• Duration: 8 Days
  • Physical Rating: 3

This is a fantastic trek, covering land so far unmapped by anyone and largely uninhabited. For that reason it is an ideal place to view wildlife - llamas, vizcachas and wild horses. The trek travels over a number of passes and many camp sites are over 4,000m in altitude. Quite a demanding trek



Depart from La Paz early for the village of Pelechuco (3,300m). The journey takes us past the little visited east side of Lake Titicaca and close to the border with Peru. It is a long day with the drive taking on average 12 hours. We will sleep in local accommodation in Pelechuco.


After a three hour walk we arrive at the first pass of the trek (4,900m), after which we descend via a stone bridge to the village of Illo Illo. Camp.


Early departure from Illo Illo to the community of Piedra Grande.
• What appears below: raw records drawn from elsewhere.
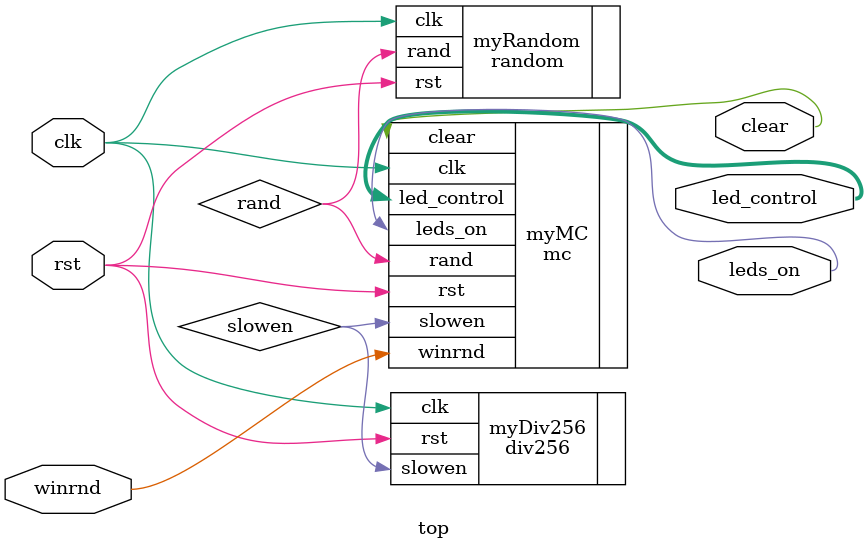
<source format=v>
`timescale 1ns / 1ps
module top(winrnd, clk, rst, leds_on, clear, led_control);
	 
	input winrnd;
	input clk;
	input rst;
	output leds_on;
	output clear;
	output [1:0] led_control;


	//Don't initialize rand, and slowen

	div256 myDiv256(
		.clk(clk),
		.rst(rst), 
		.slowen(slowen)
	);

	random myRandom(
		.clk(clk),
		.rst(rst),
		.rand(rand)
	);

	mc myMC(
		.slowen(slowen),
		.rand(rand),
		.winrnd(winrnd),
		.rst(rst),
		.clk(clk),
		.leds_on(leds_on),
		.clear(clear),
		.led_control(led_control)
	 );

endmodule

</source>
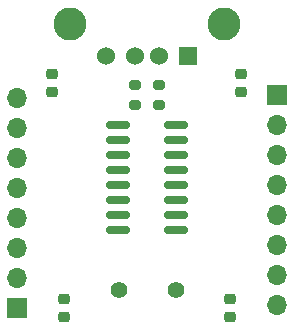
<source format=gbr>
%TF.GenerationSoftware,KiCad,Pcbnew,7.0.7*%
%TF.CreationDate,2024-04-10T23:56:21-07:00*%
%TF.ProjectId,USBTTL,55534254-544c-42e6-9b69-6361645f7063,rev?*%
%TF.SameCoordinates,Original*%
%TF.FileFunction,Soldermask,Top*%
%TF.FilePolarity,Negative*%
%FSLAX46Y46*%
G04 Gerber Fmt 4.6, Leading zero omitted, Abs format (unit mm)*
G04 Created by KiCad (PCBNEW 7.0.7) date 2024-04-10 23:56:21*
%MOMM*%
%LPD*%
G01*
G04 APERTURE LIST*
G04 Aperture macros list*
%AMRoundRect*
0 Rectangle with rounded corners*
0 $1 Rounding radius*
0 $2 $3 $4 $5 $6 $7 $8 $9 X,Y pos of 4 corners*
0 Add a 4 corners polygon primitive as box body*
4,1,4,$2,$3,$4,$5,$6,$7,$8,$9,$2,$3,0*
0 Add four circle primitives for the rounded corners*
1,1,$1+$1,$2,$3*
1,1,$1+$1,$4,$5*
1,1,$1+$1,$6,$7*
1,1,$1+$1,$8,$9*
0 Add four rect primitives between the rounded corners*
20,1,$1+$1,$2,$3,$4,$5,0*
20,1,$1+$1,$4,$5,$6,$7,0*
20,1,$1+$1,$6,$7,$8,$9,0*
20,1,$1+$1,$8,$9,$2,$3,0*%
G04 Aperture macros list end*
%ADD10C,1.400000*%
%ADD11RoundRect,0.150000X-0.825000X-0.150000X0.825000X-0.150000X0.825000X0.150000X-0.825000X0.150000X0*%
%ADD12RoundRect,0.225000X-0.250000X0.225000X-0.250000X-0.225000X0.250000X-0.225000X0.250000X0.225000X0*%
%ADD13RoundRect,0.200000X-0.275000X0.200000X-0.275000X-0.200000X0.275000X-0.200000X0.275000X0.200000X0*%
%ADD14RoundRect,0.225000X0.250000X-0.225000X0.250000X0.225000X-0.250000X0.225000X-0.250000X-0.225000X0*%
%ADD15R,1.700000X1.700000*%
%ADD16O,1.700000X1.700000*%
%ADD17R,1.524000X1.524000*%
%ADD18C,1.524000*%
%ADD19C,2.800000*%
G04 APERTURE END LIST*
D10*
%TO.C,Y1*%
X72500000Y-59500000D03*
X67600000Y-59500000D03*
%TD*%
D11*
%TO.C,U1*%
X67525000Y-45555000D03*
X67525000Y-46825000D03*
X67525000Y-48095000D03*
X67525000Y-49365000D03*
X67525000Y-50635000D03*
X67525000Y-51905000D03*
X67525000Y-53175000D03*
X67525000Y-54445000D03*
X72475000Y-54445000D03*
X72475000Y-53175000D03*
X72475000Y-51905000D03*
X72475000Y-50635000D03*
X72475000Y-49365000D03*
X72475000Y-48095000D03*
X72475000Y-46825000D03*
X72475000Y-45555000D03*
%TD*%
D12*
%TO.C,C3*%
X77000000Y-60225000D03*
X77000000Y-61775000D03*
%TD*%
D13*
%TO.C,R2*%
X69000000Y-42175000D03*
X69000000Y-43825000D03*
%TD*%
%TO.C,R1*%
X71000000Y-42175000D03*
X71000000Y-43825000D03*
%TD*%
D14*
%TO.C,C2*%
X78000000Y-42775000D03*
X78000000Y-41225000D03*
%TD*%
D15*
%TO.C,J1*%
X59000000Y-61000000D03*
D16*
X59000000Y-58460000D03*
X59000000Y-55920000D03*
X59000000Y-53380000D03*
X59000000Y-50840000D03*
X59000000Y-48300000D03*
X59000000Y-45760000D03*
X59000000Y-43220000D03*
%TD*%
D14*
%TO.C,C4*%
X63000000Y-61775000D03*
X63000000Y-60225000D03*
%TD*%
D15*
%TO.C,J2*%
X81000000Y-43000000D03*
D16*
X81000000Y-45540000D03*
X81000000Y-48080000D03*
X81000000Y-50620000D03*
X81000000Y-53160000D03*
X81000000Y-55700000D03*
X81000000Y-58240000D03*
X81000000Y-60780000D03*
%TD*%
D17*
%TO.C,USB1*%
X73500000Y-39715000D03*
D18*
X71000000Y-39715000D03*
X69000000Y-39715000D03*
X66500000Y-39715000D03*
D19*
X63450000Y-37005000D03*
X76550000Y-37005000D03*
%TD*%
D12*
%TO.C,C1*%
X62000000Y-41225000D03*
X62000000Y-42775000D03*
%TD*%
M02*

</source>
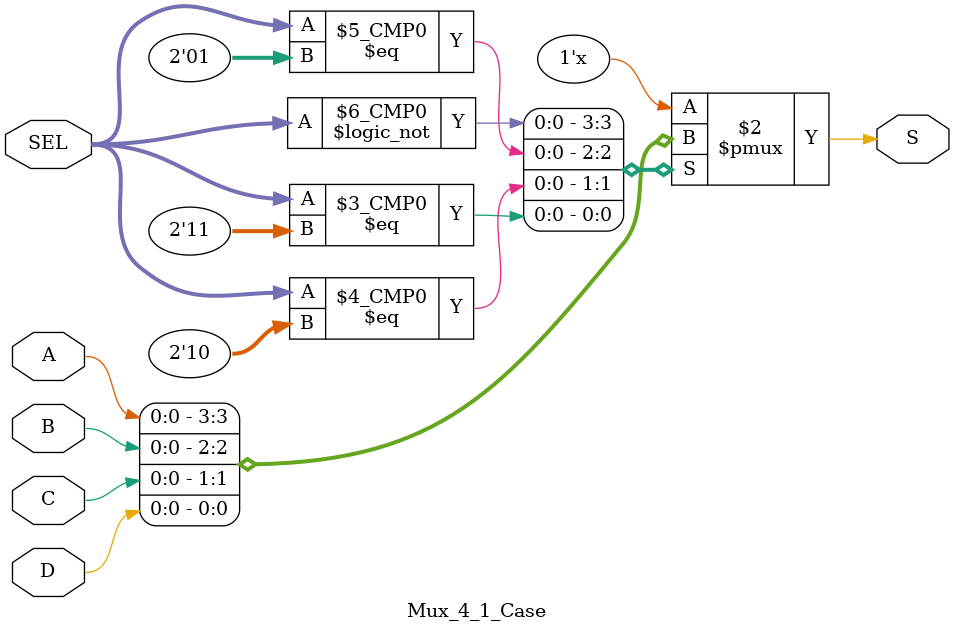
<source format=v>
module Mux_4_1_Case(SEL, A, B, C, D, S);
input				[1:0]		SEL;
input							A, B, C, D;
output	reg				S;

always @(SEL, A, B, C, D)
	case (SEL)
		2'b00		: S = A;
		2'b01		: S = B;
		2'b10		: S = C;
		2'b11		: S = D;
		default	: S = A;
	endcase

endmodule 
</source>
If the weather is clear today, you can enjoy views of the mountain El Cuchillo (5,600m).


The path continues between two mountains up to the highest pass of the trek, at 5,100m. Descending at the other side, we will pass on of the mountain's glaciers at close quarters. Our camp site tonight is the gold mining community of Sunchuli, where you will also have the chance to visit some ancient Spanish construcions.


Two passes to tackle today. The first takes us to the village of Viscachani where we can visit an abandoned gold mine. Following on from there to our second pass (4,700m), we then descend to an immense pampa called Jatunpampa (4,200m) where we will camp.
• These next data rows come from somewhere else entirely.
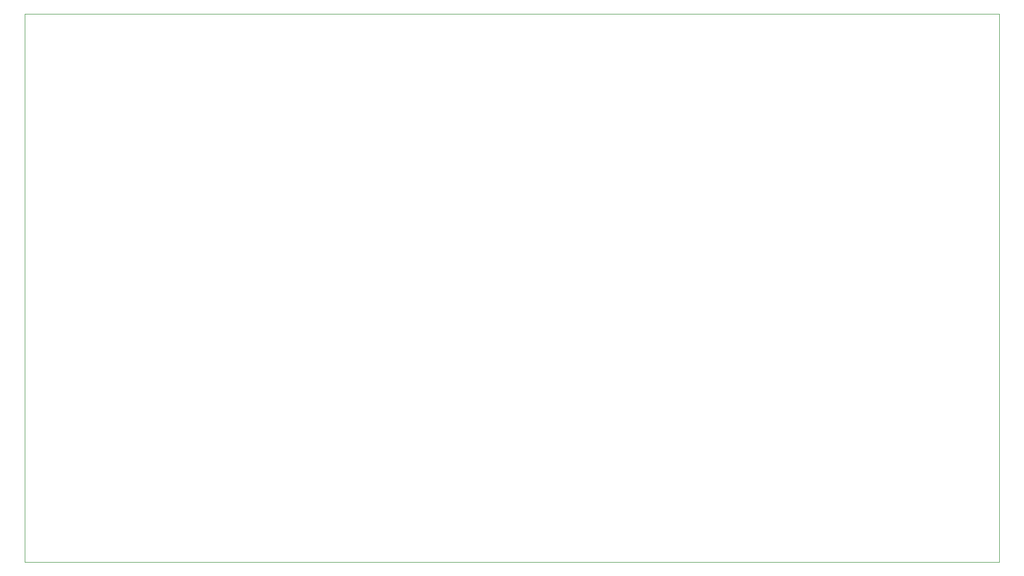
<source format=gbr>
%TF.GenerationSoftware,KiCad,Pcbnew,8.0.6*%
%TF.CreationDate,2024-12-15T12:43:40+01:00*%
%TF.ProjectId,busboard,62757362-6f61-4726-942e-6b696361645f,1.0*%
%TF.SameCoordinates,Original*%
%TF.FileFunction,Profile,NP*%
%FSLAX46Y46*%
G04 Gerber Fmt 4.6, Leading zero omitted, Abs format (unit mm)*
G04 Created by KiCad (PCBNEW 8.0.6) date 2024-12-15 12:43:40*
%MOMM*%
%LPD*%
G01*
G04 APERTURE LIST*
%TA.AperFunction,Profile*%
%ADD10C,0.050000*%
%TD*%
G04 APERTURE END LIST*
D10*
X81800000Y-33000000D02*
X241800000Y-33000000D01*
X241800000Y-123000000D01*
X81800000Y-123000000D01*
X81800000Y-33000000D01*
M02*

</source>
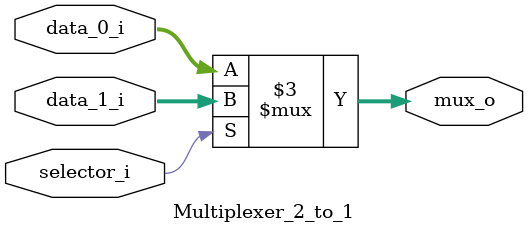
<source format=v>
/******************************************************************
* Description
*	This is a  an 2to1 multiplexer that can be parameterized in its bit-width.
*	1.0
* Author:
*	Dr. José Luis Pizano Escalante
* email:
*	luispizano@iteso.mx
* Date:
*	05/07/2020
******************************************************************/

module Multiplexer_2_to_1
#(
	parameter N_BITS=32
)
(
	input selector_i,
	input [N_BITS-1:0] data_0_i,
	input [N_BITS-1:0] data_1_i,
	
	output reg [N_BITS-1:0] mux_o

);

	always@(selector_i, data_1_i, data_0_i) begin
		if(selector_i)
			mux_o = data_1_i;
		else
			mux_o = data_0_i;
	end

endmodule

</source>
A short climb to the pass today, after which we descend into the villages of Lagunilla and Curva (3,780m). These villages are well known as the centre of the Kallawaya culture, a culture of traditional healers who have strayed very little from their pre-Inca customs.


A short trek today from Curva to Charazani (4-5 hours). This village has many archaeological sites from the Mollo culture, including the tomb of Jaramillo and the ruins of Mallku Janalaya.


Another short trek, from Charazani to Amarete, along which there are several archeological sites to visit. A vehicle awaits us in Amarete for our return to La Paz.

Did you know?

The only existing map of this area is one sketched by a German explorer in the early 1990s. As it is close to the border with Peru and due to the dispute over the true border, it is unlikely there will be any commercial maps of this area for some time.